La variété Geopolis attire l'attention. « Agri Obtentions est assez fier de cette nouveauté inscrite il y a un an et demi qui présente une forte résilience à la maladie. Elle est cultivée dans les régions nord de la Seine », explique le directeur commercial. Autre variété, Gazeo est pour le moment destinée à l'Espagne, l'Italie et l'Afrique du nord : « Nous anticipons dans les essais pour faire face au réchauffement climatique. Nous imaginons que le stress hydrique du sud de la France ou de l'Europe pourra arriver demain en Beauce. »

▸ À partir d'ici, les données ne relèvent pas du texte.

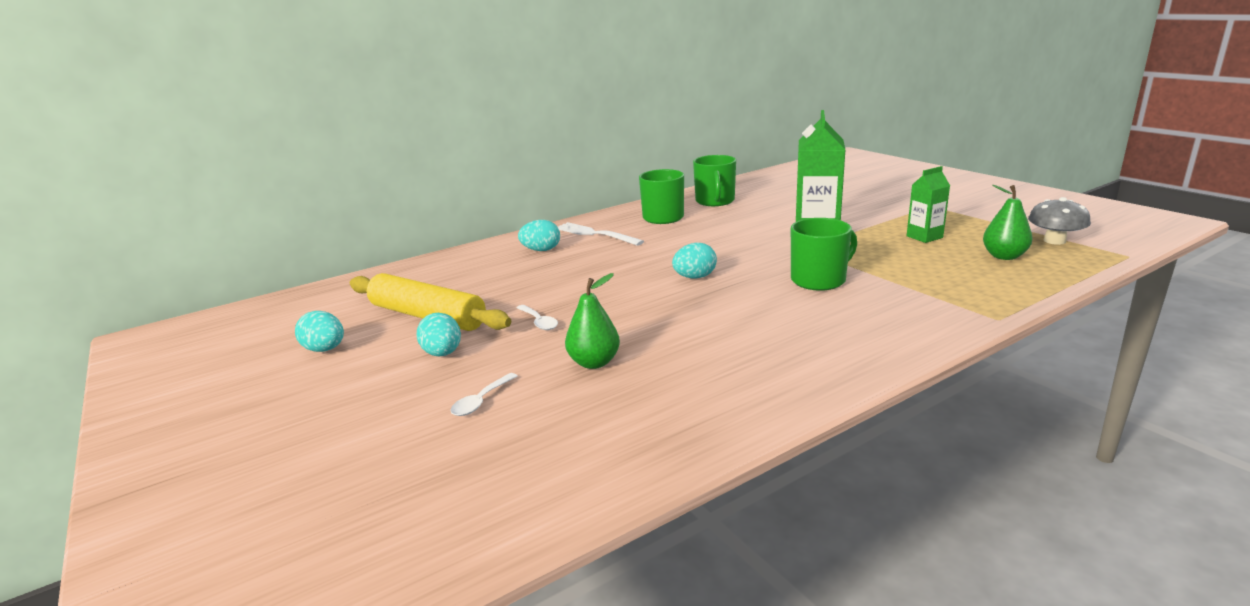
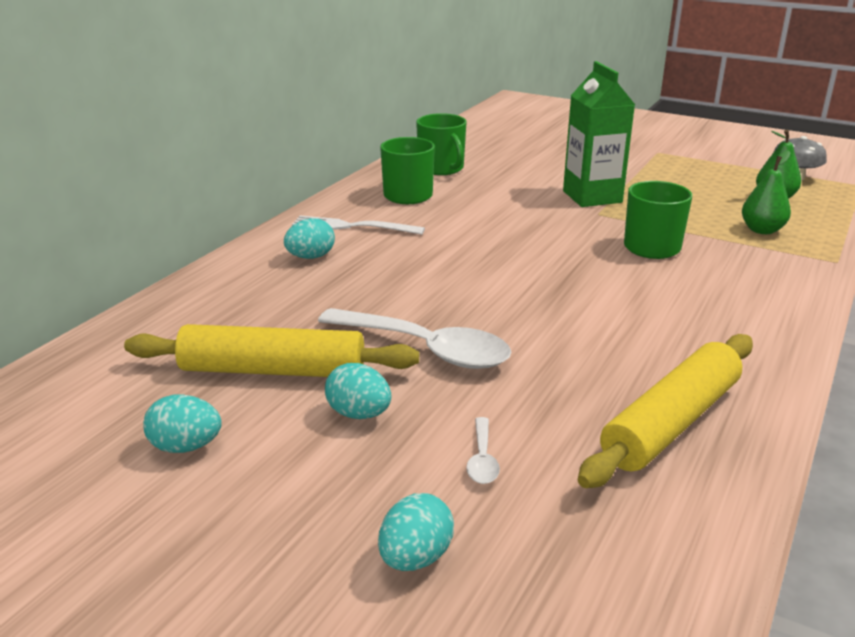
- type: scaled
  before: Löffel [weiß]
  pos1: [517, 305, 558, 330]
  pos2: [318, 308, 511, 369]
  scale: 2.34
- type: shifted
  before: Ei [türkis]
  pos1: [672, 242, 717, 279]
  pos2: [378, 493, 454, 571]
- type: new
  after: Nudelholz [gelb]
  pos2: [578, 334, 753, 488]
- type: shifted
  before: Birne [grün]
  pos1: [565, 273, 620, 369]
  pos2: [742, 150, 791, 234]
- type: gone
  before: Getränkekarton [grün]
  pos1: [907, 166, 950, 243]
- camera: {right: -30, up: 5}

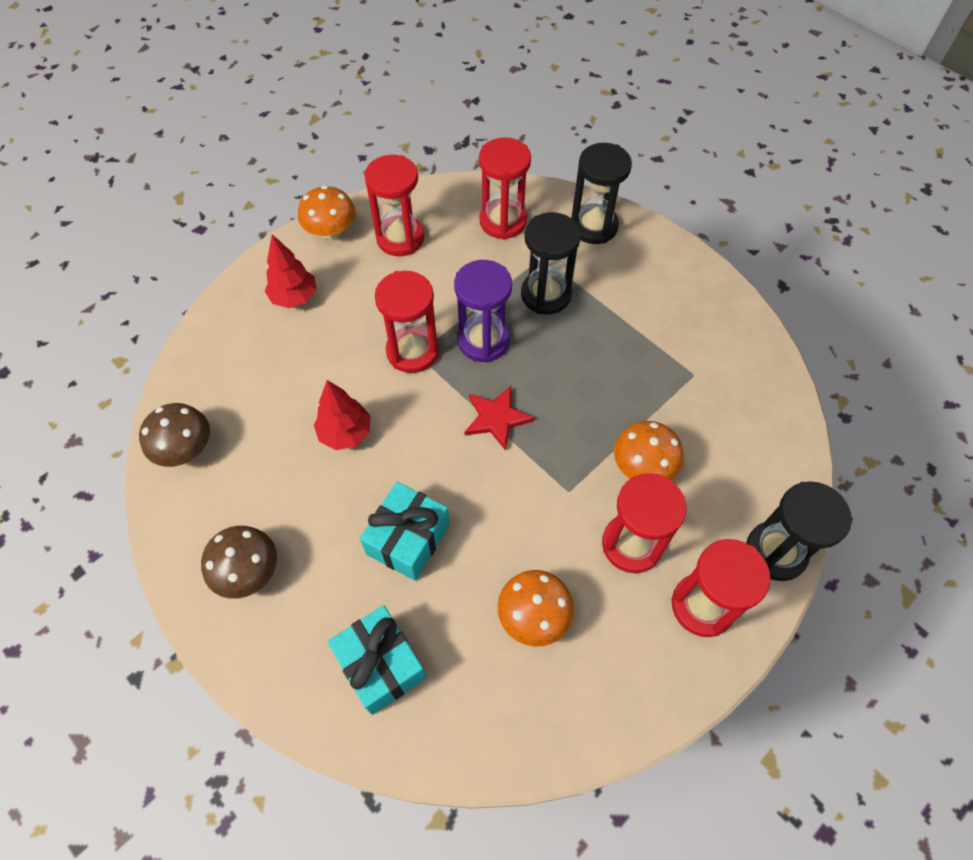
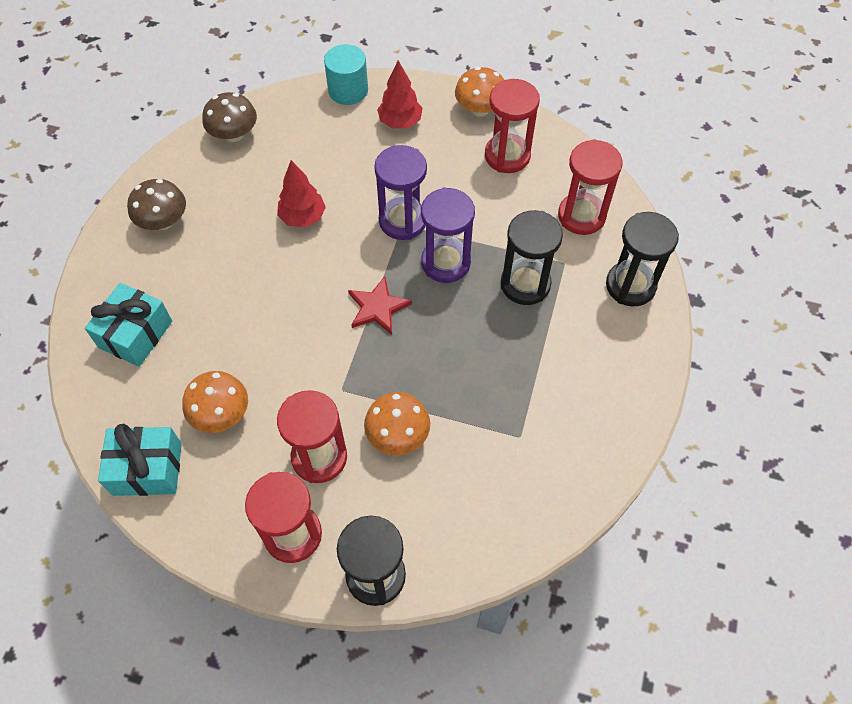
- type: shifted
  before: Geschenk [türkis]
  pos1: [360, 482, 450, 581]
  pos2: [98, 424, 182, 496]
- type: new
  after: Vollzylinder [türkis]
  pos2: [324, 44, 368, 105]
- type: repainted
  before: Sanduhr [rot]
  after: Sanduhr [lila]
  pos1: [375, 271, 439, 373]
  pos2: [374, 145, 427, 240]
- camera: {right: 60, up: 0}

Sélectionné pour un marché de niche, le blé Rouge de Bordeaux n'a un rendement que de 2 ou 3 tonnes à l'hectare. « C'était une variété ancienne, cultivée au XIXe siècle. Nous l'avons remis au catalogue pour des circuits extrêmement courts », précise François Cuvelier.

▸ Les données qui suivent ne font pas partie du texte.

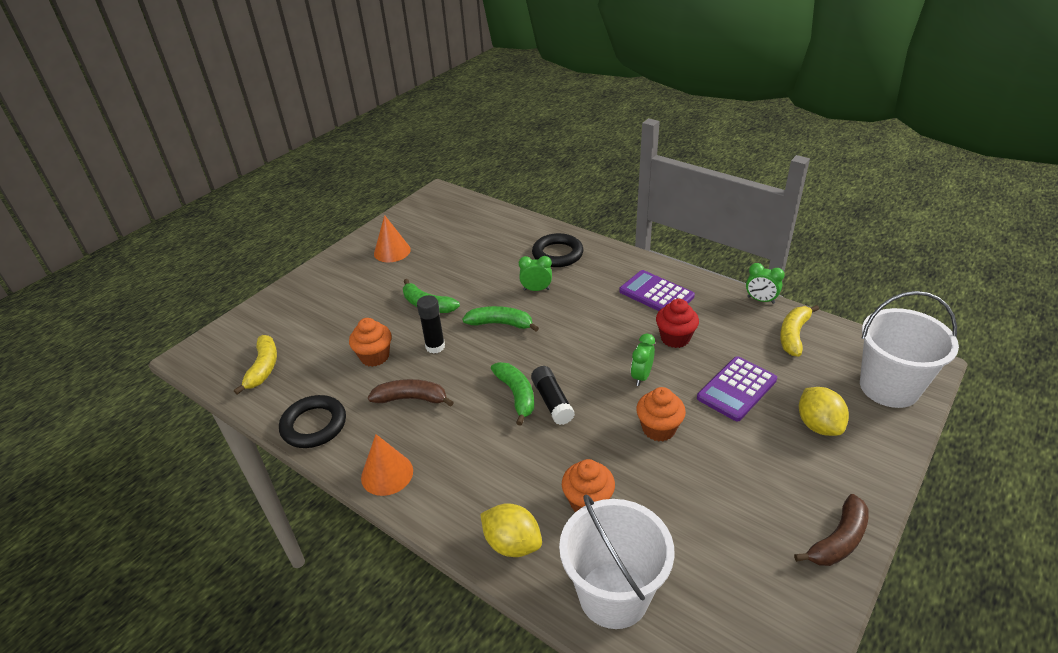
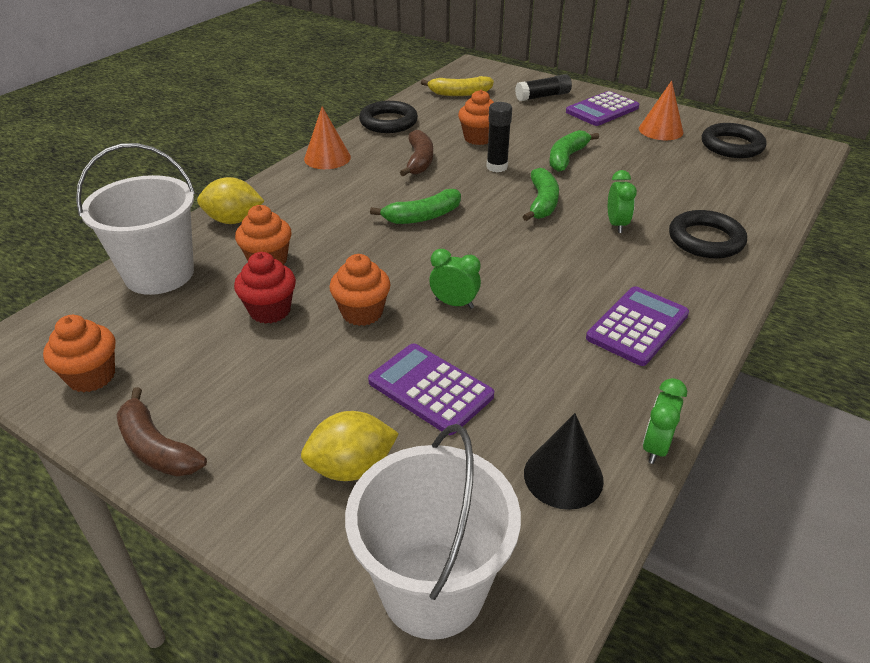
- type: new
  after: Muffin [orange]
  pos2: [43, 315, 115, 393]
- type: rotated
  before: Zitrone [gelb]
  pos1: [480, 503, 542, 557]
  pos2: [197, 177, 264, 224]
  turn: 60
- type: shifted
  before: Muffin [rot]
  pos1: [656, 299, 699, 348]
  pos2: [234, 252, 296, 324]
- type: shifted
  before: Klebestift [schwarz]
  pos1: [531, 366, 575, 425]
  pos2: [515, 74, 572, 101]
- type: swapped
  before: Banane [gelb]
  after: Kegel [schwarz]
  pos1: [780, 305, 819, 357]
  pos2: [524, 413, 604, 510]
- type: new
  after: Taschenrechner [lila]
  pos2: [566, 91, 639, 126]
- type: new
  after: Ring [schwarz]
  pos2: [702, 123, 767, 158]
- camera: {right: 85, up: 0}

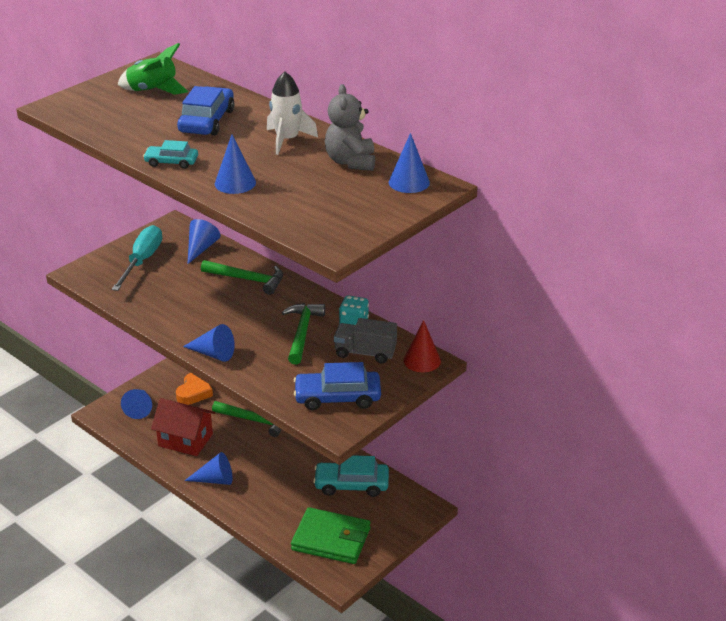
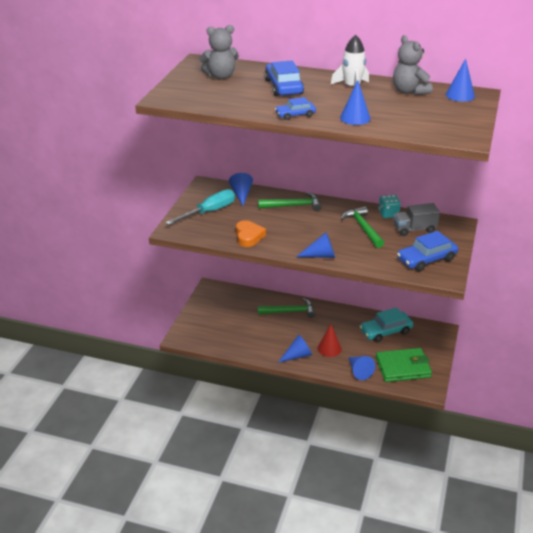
- type: rotated
  before: Schraubenzieher [türkis]
  pos1: [112, 225, 162, 291]
  pos2: [165, 189, 235, 225]
  turn: 60
- type: swapped
  before: Rakete [grün]
  after: Teddybär [grau]
  pos1: [118, 43, 188, 95]
  pos2: [199, 25, 239, 80]
- type: shifted
  before: Herz [orange]
  pos1: [176, 373, 213, 405]
  pos2: [236, 220, 266, 247]
- type: repainted
  before: Auto [türkis]
  after: Auto [blau]
  pos1: [143, 140, 198, 169]
  pos2: [275, 97, 316, 120]
- type: shifted
  before: Kegel [rot]
  pos1: [403, 320, 441, 372]
  pos2: [317, 325, 342, 357]
- type: shifted
  before: Kegel [blau]
  pos1: [121, 389, 152, 419]
  pos2: [348, 356, 375, 380]
- type: gone
  before: Haus [rot]
  pos1: [151, 398, 215, 456]
- camera: {right: -25, up: 0}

Les croisements effectués cette année ne seront utilisés que dans une dizaine d'années, « nous disons aux coopératives de continuer à garder une diversité, sinon la massification de variétés entraînera des contournements plus précoces des maladies telles que la septoriose. Cette année, la rouille brune se développe beaucoup », ajoute-t-il.
Pour faire face à l'avenir, « nous croyons beaucoup au triticale. C'est la troisième céréale la plus cultivée en France, elle valorise beaucoup les terres superficielles et hydromorphes. Un seul fongicide est suffisant. On peut produire jusqu'à 5 tonnes de plus de paille à l'hectare, c'est une céréale particulièrement agroécologique », croit François Cuvelier. « C'est dommage que 30 % du blé produit en France soit donné aux animaux à la place du triticale », ajoute-t-il.
Concernant les pois d'hiver, la sélection a débuté dans les 1980 et les progrès peuvent se constater visuellement : la hauteur à récolte des plantes et leur résistance à la verse progressent. Parmi les autres pistes de travail : la lentille, malgré les difficultés de la filière française face au marché canadien. Ce sont les recherches d'aujourd'hui qui configurent l'agriculture de demain.